Perhaps it’s time then to put opinion aside and have a candid conversation about Finland.
First of all, as I wrote a few weeks ago, it’s not only that Finland (the EU Member State that currently presides over the Council and has launched a rule of law inquisition against Hungary and Poland) doesn’t have a Constitutional Court, independent judiciary or press freedom, it also shows signs of other serious problems as well.
In Finland, for example, even though domestic violence affects 5.4 percent of population, it is not listed as an offense in the Criminal Code. Because of this shameful record, Amnesty International and the United Nations have both called upon Finland to implement further measures to protect victims.

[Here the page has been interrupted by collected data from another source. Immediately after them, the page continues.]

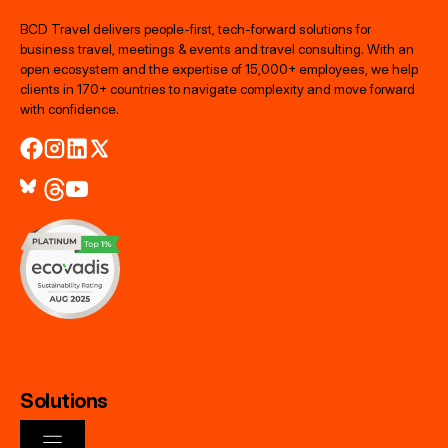
BCD Travel delivers people‑first, tech‑forward solutions for
business travel, meetings & events and travel consulting. With an
open ecosystem and the expertise of 15,000+ employees, we help
clients in 170+ countries to navigate complexity and move forward
with confidence.
Solutions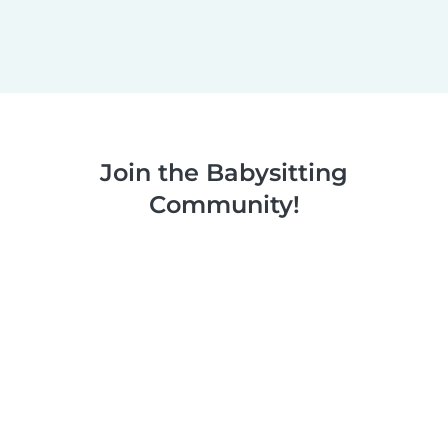
Join the Babysitting
Community!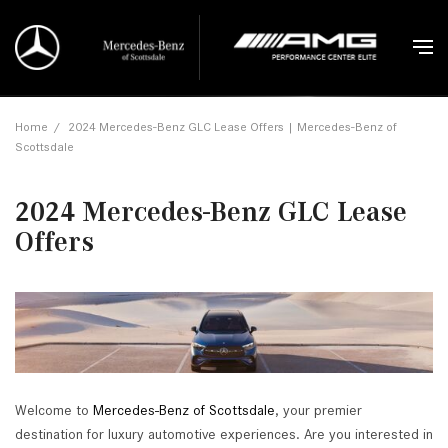
Home
/
2024 Mercedes-Benz GLC Lease Offers | Mercedes-Benz of
Scottsdale
2024 Mercedes-Benz GLC Lease
Offers
Welcome to
Mercedes-Benz of Scottsdale
, your premier
destination for luxury automotive experiences. Are you interested in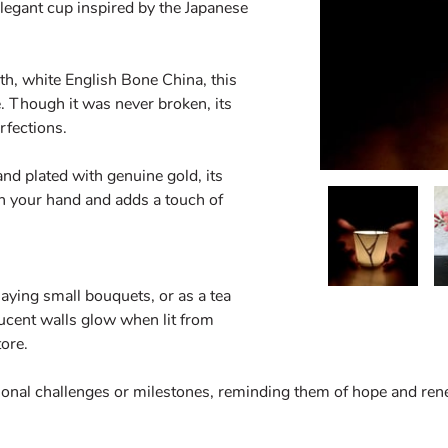
elegant cup inspired by the Japanese
th, white English Bone China, this
. Though it was never broken, its
rfections.
d plated with genuine gold, its
in your hand and adds a touch of
playing small bouquets, or as a tea
lucent walls glow when lit from
tore.
rsonal challenges or milestones, reminding them of hope and ren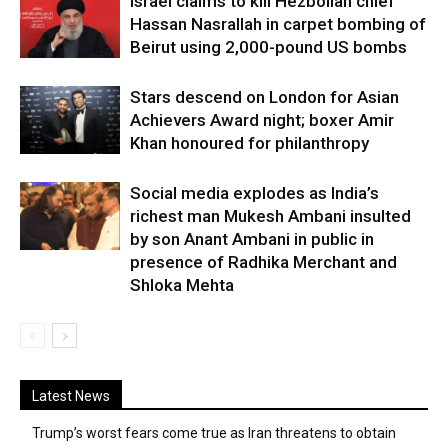
Israel claims to kill Hezbollah chief
Hassan Nasrallah in carpet bombing of
Beirut using 2,000-pound US bombs
Stars descend on London for Asian
Achievers Award night; boxer Amir
Khan honoured for philanthropy
Social media explodes as India’s
richest man Mukesh Ambani insulted
by son Anant Ambani in public in
presence of Radhika Merchant and
Shloka Mehta
Latest News
Trump’s worst fears come true as Iran threatens to obtain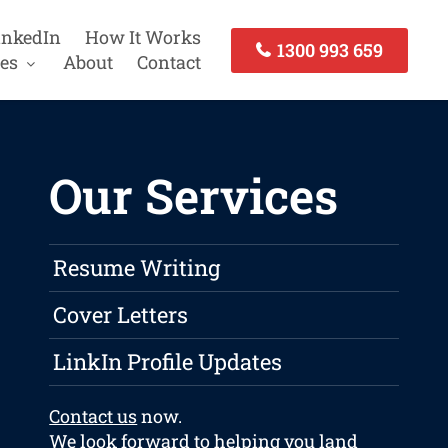
inkedIn
How It Works
1300 993 659
es
About
Contact
Our Services
Resume Writing
Cover Letters
LinkIn Profile Updates
Contact us
now.
We look forward to helping you land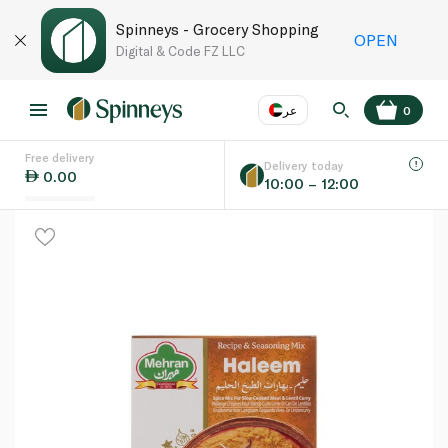
Spinneys - Grocery Shopping
OPEN
Digital & Code FZ LLC
عر
0
Free delivery
EN
عر
Language
Delivery today
0.00
10:00 – 12:00
UAE
KSA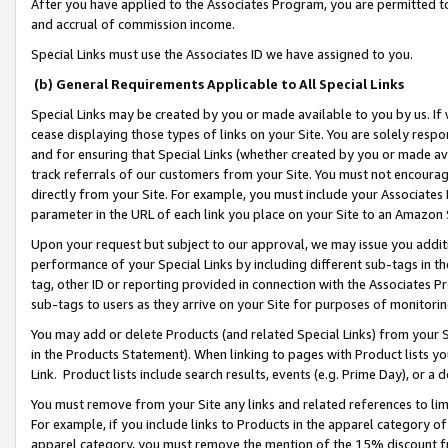
After you have applied to the Associates Program, you are permitted to 
and accrual of commission income.
Special Links must use the Associates ID we have assigned to you.
(b) General Requirements Applicable to All Special Links
Special Links may be created by you or made available to you by us. If 
cease displaying those types of links on your Site. You are solely respo
and for ensuring that Special Links (whether created by you or made av
track referrals of our customers from your Site. You must not encoura
directly from your Site. For example, you must include your Associates
parameter in the URL of each link you place on your Site to an Amazon 
Upon your request but subject to our approval, we may issue you addit
performance of your Special Links by including different sub-tags in t
tag, other ID or reporting provided in connection with the Associates Pr
sub-tags to users as they arrive on your Site for purposes of monitorin
You may add or delete Products (and related Special Links) from your Si
in the Products Statement). When linking to pages with Product lists you
Link. Product lists include search results, events (e.g. Prime Day), or 
You must remove from your Site any links and related references to li
For example, if you include links to Products in the apparel category 
apparel category, you must remove the mention of the 15% discount f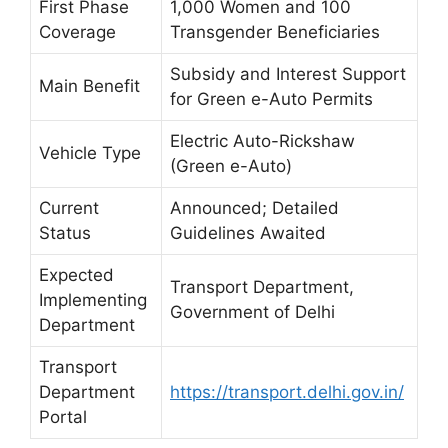
First Phase
1,000 Women and 100
Coverage
Transgender Beneficiaries
Subsidy and Interest Support
Main Benefit
for Green e-Auto Permits
Electric Auto-Rickshaw
Vehicle Type
(Green e-Auto)
Current
Announced; Detailed
Status
Guidelines Awaited
Expected
Transport Department,
Implementing
Government of Delhi
Department
Transport
Department
https://transport.delhi.gov.in/
Portal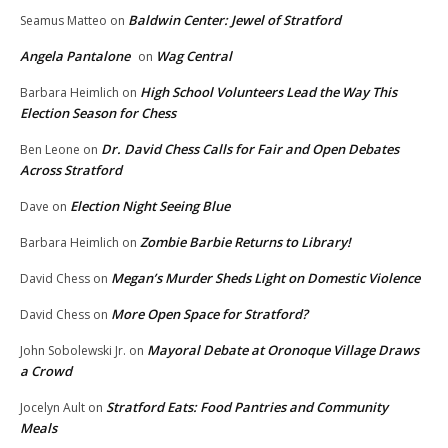
Baldwin Center: Jewel of Stratford
Seamus Matteo
on
Angela Pantalone
Wag Central
on
High School Volunteers Lead the Way This
Barbara Heimlich
on
Election Season for Chess
Dr. David Chess Calls for Fair and Open Debates
Ben Leone
on
Across Stratford
Election Night Seeing Blue
Dave
on
Zombie Barbie Returns to Library!
Barbara Heimlich
on
Megan’s Murder Sheds Light on Domestic Violence
David Chess
on
More Open Space for Stratford?
David Chess
on
Mayoral Debate at Oronoque Village Draws
John Sobolewski Jr.
on
a Crowd
Stratford Eats: Food Pantries and Community
Jocelyn Ault
on
Meals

In his opinion piece, the former ambassador stresses the topic of corruption. He scolds Hungary but stays silent about questionable transactions in his own country. Did you know that Russian oligarchs are buying up whole islands in the Finnish archipelago’s most strategic locations? And that NATO has even issued warnings about typical Russian infiltration techniques? They don’t seem to care.
When talking about corruption, we should also mention the notorious case of Jari Aarnio, the former head of the Finnish Drug Enforcement Administration. While the first allegations date back to 2013, a 2016 court ruling has confirmed that DEA agent Aarnio was, in fact, deeply involved in drug trafficking and similar activities. The Helsinki court found him guilty on 22 different counts and sentenced him to ten years in prison.
But of course, you won’t hear these details from the former ambassador.
They won’t talk much about the situation of minorities, either. According to a report by the EU’s Fundamental Rights Agency, more than 10 thousand girls and women suffer from female genital mutilations in Finland. Petrifying numbers for a population of 5.5 million. At the same time, freshly settled religious minorities are under grave threat: a Muslim prayer room in Oulu, for example, has been attacked nine times in the last year.
The rights of the 10-12 thousand-strong Roma community in Finland are also suffering: in a survey, 68 percent of Roma respondents said that they were subject to discrimination last year, while another study found that 54 percent said they suffered discrimination on the job and in the housing market.
If we’re going to speak candidly, let’s put opinion aside and look at the hard facts.